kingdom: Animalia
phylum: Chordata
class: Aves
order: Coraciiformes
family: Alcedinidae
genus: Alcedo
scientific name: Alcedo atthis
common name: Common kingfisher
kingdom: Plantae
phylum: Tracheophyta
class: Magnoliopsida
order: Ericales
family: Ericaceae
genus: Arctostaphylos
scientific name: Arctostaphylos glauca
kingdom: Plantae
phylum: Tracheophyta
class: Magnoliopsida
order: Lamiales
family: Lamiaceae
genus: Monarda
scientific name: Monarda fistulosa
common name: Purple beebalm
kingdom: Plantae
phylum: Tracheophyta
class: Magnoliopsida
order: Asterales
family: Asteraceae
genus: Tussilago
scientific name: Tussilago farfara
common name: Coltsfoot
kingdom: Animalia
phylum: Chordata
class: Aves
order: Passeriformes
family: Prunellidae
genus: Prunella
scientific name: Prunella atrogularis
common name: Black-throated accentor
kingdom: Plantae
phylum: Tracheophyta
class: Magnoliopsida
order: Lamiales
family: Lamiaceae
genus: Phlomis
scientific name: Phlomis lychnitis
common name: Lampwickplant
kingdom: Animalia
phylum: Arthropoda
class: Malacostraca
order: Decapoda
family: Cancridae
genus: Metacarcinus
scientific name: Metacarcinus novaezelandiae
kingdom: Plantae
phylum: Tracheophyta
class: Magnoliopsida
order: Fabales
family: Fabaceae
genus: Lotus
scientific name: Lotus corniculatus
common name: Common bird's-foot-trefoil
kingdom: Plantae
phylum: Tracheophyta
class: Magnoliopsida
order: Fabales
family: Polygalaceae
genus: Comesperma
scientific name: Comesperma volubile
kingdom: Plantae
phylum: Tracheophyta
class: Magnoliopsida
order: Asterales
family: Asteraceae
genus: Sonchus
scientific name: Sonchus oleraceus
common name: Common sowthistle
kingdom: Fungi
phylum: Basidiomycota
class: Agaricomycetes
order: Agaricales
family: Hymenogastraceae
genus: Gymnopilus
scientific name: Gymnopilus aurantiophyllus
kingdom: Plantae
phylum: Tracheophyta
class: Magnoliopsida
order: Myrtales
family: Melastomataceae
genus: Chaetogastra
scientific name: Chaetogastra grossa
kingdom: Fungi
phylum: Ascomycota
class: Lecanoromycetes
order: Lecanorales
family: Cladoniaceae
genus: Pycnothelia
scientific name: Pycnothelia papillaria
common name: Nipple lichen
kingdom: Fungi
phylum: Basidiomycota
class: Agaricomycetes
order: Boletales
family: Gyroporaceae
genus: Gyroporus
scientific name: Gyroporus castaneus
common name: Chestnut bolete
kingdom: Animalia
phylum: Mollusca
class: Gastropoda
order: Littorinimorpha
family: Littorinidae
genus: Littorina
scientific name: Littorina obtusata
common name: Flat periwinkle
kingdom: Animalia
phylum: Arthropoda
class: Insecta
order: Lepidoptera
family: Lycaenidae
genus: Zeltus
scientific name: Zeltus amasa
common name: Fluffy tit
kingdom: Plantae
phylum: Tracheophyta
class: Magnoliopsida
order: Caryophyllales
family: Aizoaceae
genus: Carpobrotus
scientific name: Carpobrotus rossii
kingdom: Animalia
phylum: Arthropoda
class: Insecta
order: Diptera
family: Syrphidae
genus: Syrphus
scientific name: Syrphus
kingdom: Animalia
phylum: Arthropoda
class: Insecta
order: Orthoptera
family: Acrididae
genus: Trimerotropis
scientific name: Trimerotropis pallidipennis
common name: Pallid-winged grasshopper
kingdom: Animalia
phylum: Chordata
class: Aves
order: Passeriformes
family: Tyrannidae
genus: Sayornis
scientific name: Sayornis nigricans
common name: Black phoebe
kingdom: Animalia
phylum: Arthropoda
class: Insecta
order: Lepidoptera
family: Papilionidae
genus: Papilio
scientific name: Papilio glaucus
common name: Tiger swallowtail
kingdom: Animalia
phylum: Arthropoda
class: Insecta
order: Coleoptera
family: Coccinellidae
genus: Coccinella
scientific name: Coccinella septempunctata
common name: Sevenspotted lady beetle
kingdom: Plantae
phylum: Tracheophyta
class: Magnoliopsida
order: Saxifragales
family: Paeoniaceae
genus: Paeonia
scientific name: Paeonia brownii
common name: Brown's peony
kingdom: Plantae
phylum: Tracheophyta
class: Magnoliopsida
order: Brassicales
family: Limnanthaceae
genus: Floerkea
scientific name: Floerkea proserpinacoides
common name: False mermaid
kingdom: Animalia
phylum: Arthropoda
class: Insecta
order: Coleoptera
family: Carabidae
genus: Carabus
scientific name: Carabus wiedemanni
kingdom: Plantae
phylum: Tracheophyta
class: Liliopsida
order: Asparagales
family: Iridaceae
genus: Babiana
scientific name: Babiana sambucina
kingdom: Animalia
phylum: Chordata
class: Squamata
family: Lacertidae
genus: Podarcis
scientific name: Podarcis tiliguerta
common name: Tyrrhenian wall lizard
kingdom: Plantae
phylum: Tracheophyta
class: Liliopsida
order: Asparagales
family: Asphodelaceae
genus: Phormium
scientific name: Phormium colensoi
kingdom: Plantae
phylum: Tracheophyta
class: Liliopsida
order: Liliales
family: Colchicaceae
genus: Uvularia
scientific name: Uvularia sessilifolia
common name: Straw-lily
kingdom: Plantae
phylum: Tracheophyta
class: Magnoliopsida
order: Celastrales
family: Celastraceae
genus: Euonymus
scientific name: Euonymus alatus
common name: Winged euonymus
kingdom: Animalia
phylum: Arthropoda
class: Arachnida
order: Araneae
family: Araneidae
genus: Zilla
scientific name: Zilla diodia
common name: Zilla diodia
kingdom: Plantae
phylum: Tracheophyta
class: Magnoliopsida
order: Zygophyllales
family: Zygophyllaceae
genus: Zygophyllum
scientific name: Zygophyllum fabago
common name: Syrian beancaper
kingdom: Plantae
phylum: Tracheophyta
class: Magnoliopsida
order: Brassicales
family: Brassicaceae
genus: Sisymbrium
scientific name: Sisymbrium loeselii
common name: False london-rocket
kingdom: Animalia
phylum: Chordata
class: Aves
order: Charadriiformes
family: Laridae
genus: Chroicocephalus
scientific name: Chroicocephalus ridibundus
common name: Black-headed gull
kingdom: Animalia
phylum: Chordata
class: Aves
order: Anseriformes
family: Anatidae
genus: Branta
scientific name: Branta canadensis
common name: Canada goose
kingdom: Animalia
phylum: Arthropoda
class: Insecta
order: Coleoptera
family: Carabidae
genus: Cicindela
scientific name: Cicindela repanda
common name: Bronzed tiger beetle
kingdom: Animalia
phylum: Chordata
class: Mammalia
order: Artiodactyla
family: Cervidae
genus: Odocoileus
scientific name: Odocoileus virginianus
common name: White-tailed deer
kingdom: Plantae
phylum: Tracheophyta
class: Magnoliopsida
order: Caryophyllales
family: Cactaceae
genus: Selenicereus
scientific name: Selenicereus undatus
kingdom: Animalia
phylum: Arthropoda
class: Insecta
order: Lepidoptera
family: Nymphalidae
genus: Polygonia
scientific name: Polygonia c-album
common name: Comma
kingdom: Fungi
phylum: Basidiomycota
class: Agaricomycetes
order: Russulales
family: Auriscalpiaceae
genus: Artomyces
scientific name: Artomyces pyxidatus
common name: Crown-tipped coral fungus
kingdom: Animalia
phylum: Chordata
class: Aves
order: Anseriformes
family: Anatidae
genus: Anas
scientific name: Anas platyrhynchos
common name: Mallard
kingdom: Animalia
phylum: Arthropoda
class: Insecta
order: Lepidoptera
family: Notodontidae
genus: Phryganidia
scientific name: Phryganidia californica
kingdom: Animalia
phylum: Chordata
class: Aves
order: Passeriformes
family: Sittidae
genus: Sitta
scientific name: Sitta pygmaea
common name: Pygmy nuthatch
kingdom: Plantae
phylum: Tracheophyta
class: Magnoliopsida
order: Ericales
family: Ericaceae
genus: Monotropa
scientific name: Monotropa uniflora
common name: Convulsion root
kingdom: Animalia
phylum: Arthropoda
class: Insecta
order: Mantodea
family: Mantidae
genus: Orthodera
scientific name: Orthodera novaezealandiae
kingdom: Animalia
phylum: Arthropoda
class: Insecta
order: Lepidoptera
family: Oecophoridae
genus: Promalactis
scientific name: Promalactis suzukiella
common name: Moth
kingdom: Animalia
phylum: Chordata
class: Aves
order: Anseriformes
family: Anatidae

+--

▸ Written exercise: Can you echo the lines of the records word for word, from the line containing "genus: Arctostaphylos" through the line containing "genus: Tussilago", including both of those lines and nothing else?

▸ Problem solution:
genus: Arctostaphylos
scientific name: Arctostaphylos glauca
kingdom: Plantae
phylum: Tracheophyta
class: Magnoliopsida
order: Lamiales
family: Lamiaceae
genus: Monarda
scientific name: Monarda fistulosa
common name: Purple beebalm
kingdom: Plantae
phylum: Tracheophyta
class: Magnoliopsida
order: Asterales
family: Asteraceae
genus: Tussilago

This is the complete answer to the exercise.